What this exercise asks:
A – Write out the part of the FinFET thermal passage starting at "In this work, we" and ending at "in section 5.".
B – Which logic gates does the FinFET thermal passage name as subjects of the temperature analysis?

Supplied passage:
Fig. 2 shows the design flow adopted in this work for the estimation of temperature-dependent power/performance/ reliability in FinFET based circuits. Compact thermal models are generated for standard cell layouts. The temperature information for each standard cell is associated with its heat generation and heat flow across the boundaries to the neighboring cells. Note that temperature of a cell is dependent on the heat generation in the transistors and temperatures of neighboring cells. Hence, real temperature can not be determined till a floorplan is generated. These models are used in generating the temperature profile of a circuit for a given floorplan. Wiring capacitance is accounted for as lumped capacitive load at the output of driving gate. The temperature map is used to estimate the increase in power dissipation, deterioration in performance and lifetime reliability because of self-heating and local temperature rise. This estimation can be primarily used in two ways for robust circuit design: (1) It can be used to define an appropriate cost function to develop thermally-aware placement and optimization strategies for VLSI circuits, (2) Temperature map can be used for better delay analysis of the critical paths in early phase of the design cycle.

In this work, we are targeting the problem of heat dissipation in predictive 28nm ITRS [11] specified technology node for FinFET circuits. In section 2, we discuss the impact of local temperature rise on the power and performance of the standard cells. In section 3, we develop the compact thermal models for standard logic cells designed using NMOS and PMOS FinFETs. The joule heating in devices is simulated for the worst case input pattern (each transistor switching at every clock cycle) using Taurus Device Simulator [12]. Switching activity dependent temperature rise in a standard cell is modeled based on three-dimensional thermal resistances of the cell. In section 4, we generate the temperature maps of benchmark circuits and discuss the local temperature rise in FinFET circuits followed by conclusions in section 5.

## **II. Performance and Power Estimation**

The temperature rise in a transistor affects its electrical characteristics. Mobility and sub-threshold slope degrade with the increase in temperature resulting in reduced oncurrent and hence, increased delay. Also, static leakage increases with temperature because of increase in sub-threshold leakage. In scaled technology generations, the static power is becoming a significant component of the total power dissipation, especially in the low activity sections of a chip like memory. Moreover, reliability is strongly dependent on the temperature. Increasing the temperature exponentially decreases the lifetime of a circuit. A first order model of mean-time-to-failure (MTF) can be given by Arrhenius equation:

$$MTF = MTF_0 \exp(E_a/k_BT) \tag{1}$$

exhibiting the exponential deterioration in reliability with temperature. We quantitatively analyze the temperature dependence of delay and power in a 2-input NOR gate. Similar analysis has been done for INV and 2-input NAND gates, however, results are omitted for brevity.

Recorded data:
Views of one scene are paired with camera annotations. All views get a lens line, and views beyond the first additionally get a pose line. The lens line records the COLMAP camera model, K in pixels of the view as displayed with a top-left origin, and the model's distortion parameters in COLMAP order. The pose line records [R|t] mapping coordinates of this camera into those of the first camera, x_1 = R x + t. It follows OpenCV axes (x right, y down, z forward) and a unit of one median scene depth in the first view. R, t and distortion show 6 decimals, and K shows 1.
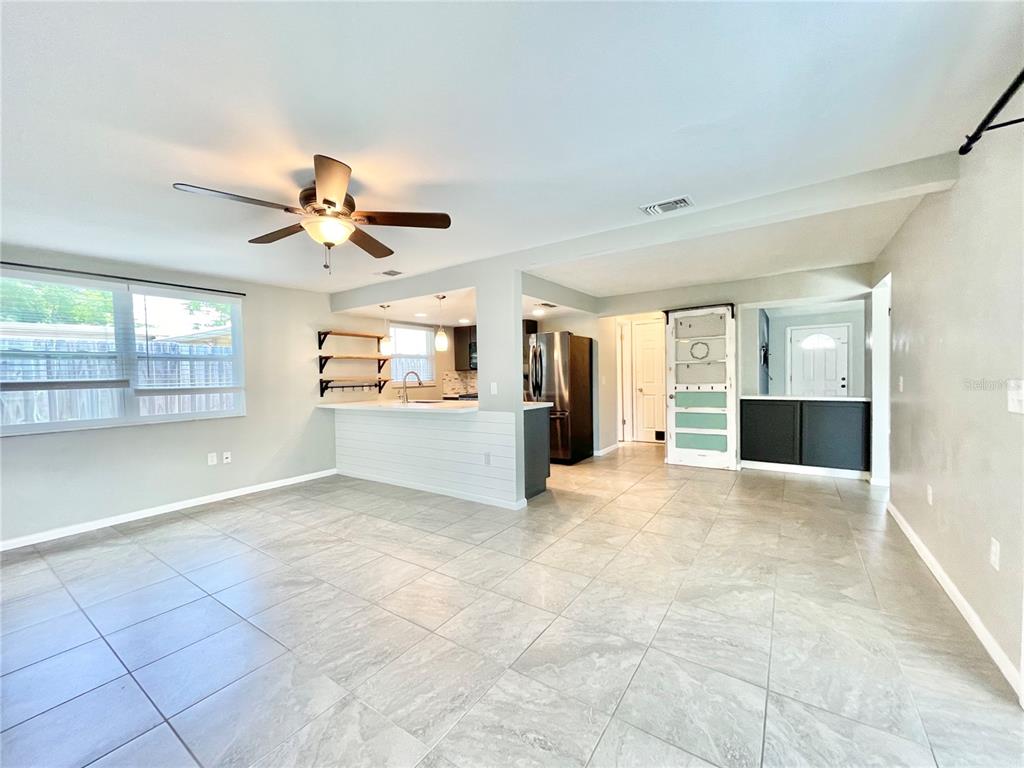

Activity answers:
A –
In this work, we are targeting the problem of heat dissipation in predictive 28nm ITRS [11] specified technology node for FinFET circuits. In section 2, we discuss the impact of local temperature rise on the power and performance of the standard cells. In section 3, we develop the compact thermal models for standard logic cells designed using NMOS and PMOS FinFETs. The joule heating in devices is simulated for the worst case input pattern (each transistor switching at every clock cycle) using Taurus Device Simulator [12]. Switching activity dependent temperature rise in a standard cell is modeled based on three-dimensional thermal resistances of the cell. In section 4, we generate the temperature maps of benchmark circuits and discuss the local temperature rise in FinFET circuits followed by conclusions in section 5.

B –
- 2-input NOR gate
- INV
- 2-input NAND gate